> _Provided text_:
After compiling liboi it is useful to test that liboi is functioning correcly on your hardware. For this purpose we have packaged the liboi_tests and liboi_benchmark program in the liboi/bin directory.

The liboi_tests program executes a series of unit tests and compares the result of liboi's calculations with analytic results. By default liboi_tests runs on the first OpenCL-compatabile GPU it can find. You can also have it run on an OpenCL-supporting CPU by specifying the -cpu option. See liboi_tests -h for more information.

When you execute liboi_testsyou should see something like this:

liboi/bin$ ./liboi_tests 
[==========] Running 34 tests from 12 test cases.
[----------] Global test environment set-up.
[----------] 14 tests from ChiTest
[ RUN      ] ChiTest.CPU_Chi_ZERO
[       OK ] ChiTest.CPU_Chi_ZERO (3 ms)
...
[----------] Global test environment tear-down
[==========] 34 tests from 12 test cases ran. (5987 ms total)
[  PASSED  ] 34 tests.

In the ideal situation all tests will pass, but frequently a few tests will fail. In partcular, the following tests often fail for the following reasons:

  • CRoutine_Sum_NVidia.CL_Sum_CPU_CHECK executes a parallel sum. Due to some optimizations specific to NVidia GPUs, this test seems to always fail on non-NVidia hardware. Thus if you have an Intel or AMD GPU, don't worry if this test fails.
  • CRoutine_DFT.CL_UniformDisk this test compares the real (indexed as .s[0]) and imaginary (indexed .s[1]) components of an analytical uniform disk Fourier transform with a discrete Fourier transform of an image. The analytic and DFT answers are required to match at a 3% or better level. Out of the 10 UV points tested, it is common for a few to fail, particularly on older hardware.

(Lines of data)
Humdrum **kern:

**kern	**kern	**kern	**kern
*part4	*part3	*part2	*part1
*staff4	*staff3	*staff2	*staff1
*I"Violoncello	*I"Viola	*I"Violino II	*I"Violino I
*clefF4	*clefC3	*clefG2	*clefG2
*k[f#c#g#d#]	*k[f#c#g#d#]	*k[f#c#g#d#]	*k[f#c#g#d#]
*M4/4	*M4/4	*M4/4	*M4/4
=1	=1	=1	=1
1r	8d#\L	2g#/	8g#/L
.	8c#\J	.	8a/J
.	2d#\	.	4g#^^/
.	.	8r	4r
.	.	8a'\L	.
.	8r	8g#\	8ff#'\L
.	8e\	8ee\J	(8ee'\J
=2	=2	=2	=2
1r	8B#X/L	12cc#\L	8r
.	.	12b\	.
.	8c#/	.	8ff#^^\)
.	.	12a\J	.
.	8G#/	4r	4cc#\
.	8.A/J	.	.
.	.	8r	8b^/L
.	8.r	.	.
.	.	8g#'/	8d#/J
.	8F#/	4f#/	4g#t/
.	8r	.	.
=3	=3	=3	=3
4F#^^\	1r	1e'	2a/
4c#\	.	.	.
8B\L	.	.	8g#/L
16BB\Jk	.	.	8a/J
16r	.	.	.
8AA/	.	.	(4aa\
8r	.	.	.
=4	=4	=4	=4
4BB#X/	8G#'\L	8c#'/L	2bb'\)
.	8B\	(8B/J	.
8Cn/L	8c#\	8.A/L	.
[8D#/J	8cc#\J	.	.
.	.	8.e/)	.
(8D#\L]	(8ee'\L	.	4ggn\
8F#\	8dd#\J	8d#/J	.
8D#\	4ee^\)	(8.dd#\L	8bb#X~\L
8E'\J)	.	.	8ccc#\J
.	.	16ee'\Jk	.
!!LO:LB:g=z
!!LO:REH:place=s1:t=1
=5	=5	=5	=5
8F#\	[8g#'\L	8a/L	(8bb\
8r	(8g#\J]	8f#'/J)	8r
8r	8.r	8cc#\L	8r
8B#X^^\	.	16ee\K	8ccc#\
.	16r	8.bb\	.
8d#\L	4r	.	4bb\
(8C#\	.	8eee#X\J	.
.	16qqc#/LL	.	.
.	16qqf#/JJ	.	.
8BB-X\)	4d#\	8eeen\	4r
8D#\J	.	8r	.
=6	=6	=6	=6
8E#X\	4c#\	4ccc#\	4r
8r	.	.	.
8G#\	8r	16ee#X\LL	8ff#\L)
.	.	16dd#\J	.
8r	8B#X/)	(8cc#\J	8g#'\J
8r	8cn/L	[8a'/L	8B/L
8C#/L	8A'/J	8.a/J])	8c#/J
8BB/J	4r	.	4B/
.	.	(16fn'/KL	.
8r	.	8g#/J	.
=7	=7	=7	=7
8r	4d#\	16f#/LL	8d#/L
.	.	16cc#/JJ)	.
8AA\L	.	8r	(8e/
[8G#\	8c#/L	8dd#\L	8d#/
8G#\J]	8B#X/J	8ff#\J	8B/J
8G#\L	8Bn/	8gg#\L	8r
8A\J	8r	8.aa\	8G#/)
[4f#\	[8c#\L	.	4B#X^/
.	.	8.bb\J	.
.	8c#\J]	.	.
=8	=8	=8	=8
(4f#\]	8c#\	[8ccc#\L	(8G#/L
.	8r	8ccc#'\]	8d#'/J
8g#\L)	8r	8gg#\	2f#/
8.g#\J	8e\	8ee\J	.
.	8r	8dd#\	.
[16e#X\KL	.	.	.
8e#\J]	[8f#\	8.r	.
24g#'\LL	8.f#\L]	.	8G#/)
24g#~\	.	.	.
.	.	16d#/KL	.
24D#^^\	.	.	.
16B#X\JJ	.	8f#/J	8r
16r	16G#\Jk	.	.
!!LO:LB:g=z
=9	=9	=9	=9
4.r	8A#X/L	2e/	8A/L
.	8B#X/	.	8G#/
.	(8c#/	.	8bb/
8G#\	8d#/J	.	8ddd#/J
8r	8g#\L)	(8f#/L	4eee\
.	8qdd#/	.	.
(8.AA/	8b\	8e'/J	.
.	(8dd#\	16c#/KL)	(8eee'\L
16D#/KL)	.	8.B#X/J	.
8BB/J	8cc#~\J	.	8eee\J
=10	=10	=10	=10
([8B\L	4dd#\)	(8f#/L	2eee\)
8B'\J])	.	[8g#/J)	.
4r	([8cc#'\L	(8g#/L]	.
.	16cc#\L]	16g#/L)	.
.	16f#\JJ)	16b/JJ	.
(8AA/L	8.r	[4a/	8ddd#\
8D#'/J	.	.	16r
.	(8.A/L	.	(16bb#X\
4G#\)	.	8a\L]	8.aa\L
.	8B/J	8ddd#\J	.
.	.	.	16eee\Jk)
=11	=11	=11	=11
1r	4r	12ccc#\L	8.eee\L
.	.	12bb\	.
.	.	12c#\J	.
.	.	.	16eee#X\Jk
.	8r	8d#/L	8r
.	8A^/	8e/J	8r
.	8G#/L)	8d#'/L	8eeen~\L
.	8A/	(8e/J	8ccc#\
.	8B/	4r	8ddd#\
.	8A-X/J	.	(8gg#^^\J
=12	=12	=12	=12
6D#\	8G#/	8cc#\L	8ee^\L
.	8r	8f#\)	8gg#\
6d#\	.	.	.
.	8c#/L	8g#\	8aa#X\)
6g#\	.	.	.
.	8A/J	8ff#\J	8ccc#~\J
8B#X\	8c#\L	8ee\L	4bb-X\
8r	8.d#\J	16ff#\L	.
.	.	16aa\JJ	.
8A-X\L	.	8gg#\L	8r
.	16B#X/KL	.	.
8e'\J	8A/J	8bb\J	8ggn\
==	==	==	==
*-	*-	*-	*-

> _Tasks to complete_:
- A) In the liboi testing text, which option makes liboi_tests run on a CPU instead of a GPU?
- B) Reproduce word for word the part of the liboi testing text from "After compiling liboi" to "the liboi/bin directory.".
Rely only on the liboi testing text for your responses.

> _Replies_:
- A) The -cpu option.

- B)
After compiling liboi it is useful to test that liboi is functioning correcly on your hardware. For this purpose we have packaged the liboi_tests and liboi_benchmark program in the liboi/bin directory.